BEGIN DATA FOR PROCESSING

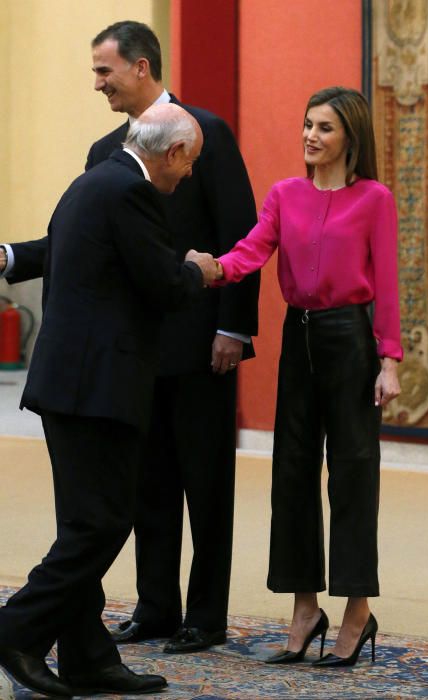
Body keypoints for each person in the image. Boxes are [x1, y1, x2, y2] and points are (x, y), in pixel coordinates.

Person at [0, 20, 260, 654]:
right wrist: (9, 255)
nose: (97, 85)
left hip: (203, 345)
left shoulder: (207, 134)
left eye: (104, 71)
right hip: (135, 353)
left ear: (141, 67)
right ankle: (156, 607)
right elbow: (79, 244)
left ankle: (205, 614)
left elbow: (241, 235)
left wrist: (234, 326)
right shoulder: (106, 154)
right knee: (145, 486)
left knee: (206, 484)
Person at [0, 104, 219, 698]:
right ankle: (15, 629)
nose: (190, 176)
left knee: (82, 522)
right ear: (171, 153)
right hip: (97, 389)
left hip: (68, 383)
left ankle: (87, 656)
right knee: (102, 525)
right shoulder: (132, 192)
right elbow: (164, 284)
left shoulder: (94, 180)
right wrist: (200, 269)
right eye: (190, 163)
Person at [211, 86, 402, 667]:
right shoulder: (284, 195)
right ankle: (304, 608)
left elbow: (389, 284)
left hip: (350, 342)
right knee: (291, 473)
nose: (310, 136)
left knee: (353, 475)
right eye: (306, 125)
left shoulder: (374, 199)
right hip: (300, 338)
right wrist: (210, 270)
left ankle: (356, 611)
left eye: (324, 127)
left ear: (351, 137)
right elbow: (250, 253)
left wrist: (389, 359)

END DATA FOR PROCESSING

### WHAT YOU NEED TO DO
Say how many lines of the data above have the string "ankle" in them, and write nothing besides that number.

### RESULT OF THIS TASK
6